EXERCISE:
Word for word, restate all of the entries.
* * * * * * * * *
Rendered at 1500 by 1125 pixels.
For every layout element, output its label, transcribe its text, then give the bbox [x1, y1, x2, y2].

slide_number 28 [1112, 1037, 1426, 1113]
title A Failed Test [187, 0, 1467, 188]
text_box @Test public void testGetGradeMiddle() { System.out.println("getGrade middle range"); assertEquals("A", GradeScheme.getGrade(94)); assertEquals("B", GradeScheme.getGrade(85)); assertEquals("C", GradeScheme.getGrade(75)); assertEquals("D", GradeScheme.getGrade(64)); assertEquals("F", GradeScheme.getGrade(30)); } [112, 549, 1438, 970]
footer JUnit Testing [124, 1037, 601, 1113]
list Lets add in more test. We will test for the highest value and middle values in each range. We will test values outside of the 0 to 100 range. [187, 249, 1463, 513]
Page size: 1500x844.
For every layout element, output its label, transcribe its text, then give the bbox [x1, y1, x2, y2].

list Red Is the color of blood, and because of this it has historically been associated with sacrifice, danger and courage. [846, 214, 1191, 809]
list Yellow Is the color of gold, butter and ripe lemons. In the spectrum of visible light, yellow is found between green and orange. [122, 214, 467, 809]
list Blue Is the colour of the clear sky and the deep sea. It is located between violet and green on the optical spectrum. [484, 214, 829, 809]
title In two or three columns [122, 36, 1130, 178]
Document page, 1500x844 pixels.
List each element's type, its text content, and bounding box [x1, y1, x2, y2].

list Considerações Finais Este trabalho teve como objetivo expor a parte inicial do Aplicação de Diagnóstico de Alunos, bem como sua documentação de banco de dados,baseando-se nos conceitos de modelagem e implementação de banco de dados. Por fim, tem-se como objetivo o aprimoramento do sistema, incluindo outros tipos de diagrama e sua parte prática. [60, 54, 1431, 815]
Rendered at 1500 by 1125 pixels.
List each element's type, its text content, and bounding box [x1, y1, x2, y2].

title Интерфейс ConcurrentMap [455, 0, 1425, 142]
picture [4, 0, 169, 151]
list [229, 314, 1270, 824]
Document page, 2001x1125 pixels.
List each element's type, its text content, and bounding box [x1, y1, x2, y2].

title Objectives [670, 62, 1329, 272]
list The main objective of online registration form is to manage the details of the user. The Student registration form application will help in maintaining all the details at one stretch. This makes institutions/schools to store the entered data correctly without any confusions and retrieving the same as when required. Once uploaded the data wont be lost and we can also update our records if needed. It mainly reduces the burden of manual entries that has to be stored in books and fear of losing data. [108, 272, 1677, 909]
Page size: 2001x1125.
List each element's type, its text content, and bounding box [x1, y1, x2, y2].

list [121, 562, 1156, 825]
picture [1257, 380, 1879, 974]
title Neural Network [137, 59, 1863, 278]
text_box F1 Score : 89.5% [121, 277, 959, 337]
* * * * * * * * *
WRITTEN ANSWER:
Rendered at 1500 by 1125 pixels.
For every layout element, output its label, transcribe its text, then give the bbox [x1, y1, x2, y2].

slide_number 28 [1112, 1037, 1426, 1113]
title A Failed Test [187, 0, 1467, 188]
text_box @Test public void testGetGradeMiddle() { System.out.println("getGrade middle range"); assertEquals("A", GradeScheme.getGrade(94)); assertEquals("B", GradeScheme.getGrade(85)); assertEquals("C", GradeScheme.getGrade(75)); assertEquals("D", GradeScheme.getGrade(64)); assertEquals("F", GradeScheme.getGrade(30)); } [112, 549, 1438, 970]
footer JUnit Testing [124, 1037, 601, 1113]
list Lets add in more test. We will test for the highest value and middle values in each range. We will test values outside of the 0 to 100 range. [187, 249, 1463, 513]
Page size: 1500x844.
For every layout element, output its label, transcribe its text, then give the bbox [x1, y1, x2, y2].

list Red Is the color of blood, and because of this it has historically been associated with sacrifice, danger and courage. [846, 214, 1191, 809]
list Yellow Is the color of gold, butter and ripe lemons. In the spectrum of visible light, yellow is found between green and orange. [122, 214, 467, 809]
list Blue Is the colour of the clear sky and the deep sea. It is located between violet and green on the optical spectrum. [484, 214, 829, 809]
title In two or three columns [122, 36, 1130, 178]
Document page, 1500x844 pixels.
List each element's type, its text content, and bounding box [x1, y1, x2, y2].

list Considerações Finais Este trabalho teve como objetivo expor a parte inicial do Aplicação de Diagnóstico de Alunos, bem como sua documentação de banco de dados,baseando-se nos conceitos de modelagem e implementação de banco de dados. Por fim, tem-se como objetivo o aprimoramento do sistema, incluindo outros tipos de diagrama e sua parte prática. [60, 54, 1431, 815]
Rendered at 1500 by 1125 pixels.
List each element's type, its text content, and bounding box [x1, y1, x2, y2].

title Интерфейс ConcurrentMap [455, 0, 1425, 142]
picture [4, 0, 169, 151]
list [229, 314, 1270, 824]
Document page, 2001x1125 pixels.
List each element's type, its text content, and bounding box [x1, y1, x2, y2].

title Objectives [670, 62, 1329, 272]
list The main objective of online registration form is to manage the details of the user. The Student registration form application will help in maintaining all the details at one stretch. This makes institutions/schools to store the entered data correctly without any confusions and retrieving the same as when required. Once uploaded the data wont be lost and we can also update our records if needed. It mainly reduces the burden of manual entries that has to be stored in books and fear of losing data. [108, 272, 1677, 909]
Page size: 2001x1125.
List each element's type, its text content, and bounding box [x1, y1, x2, y2].

list [121, 562, 1156, 825]
picture [1257, 380, 1879, 974]
title Neural Network [137, 59, 1863, 278]
text_box F1 Score : 89.5% [121, 277, 959, 337]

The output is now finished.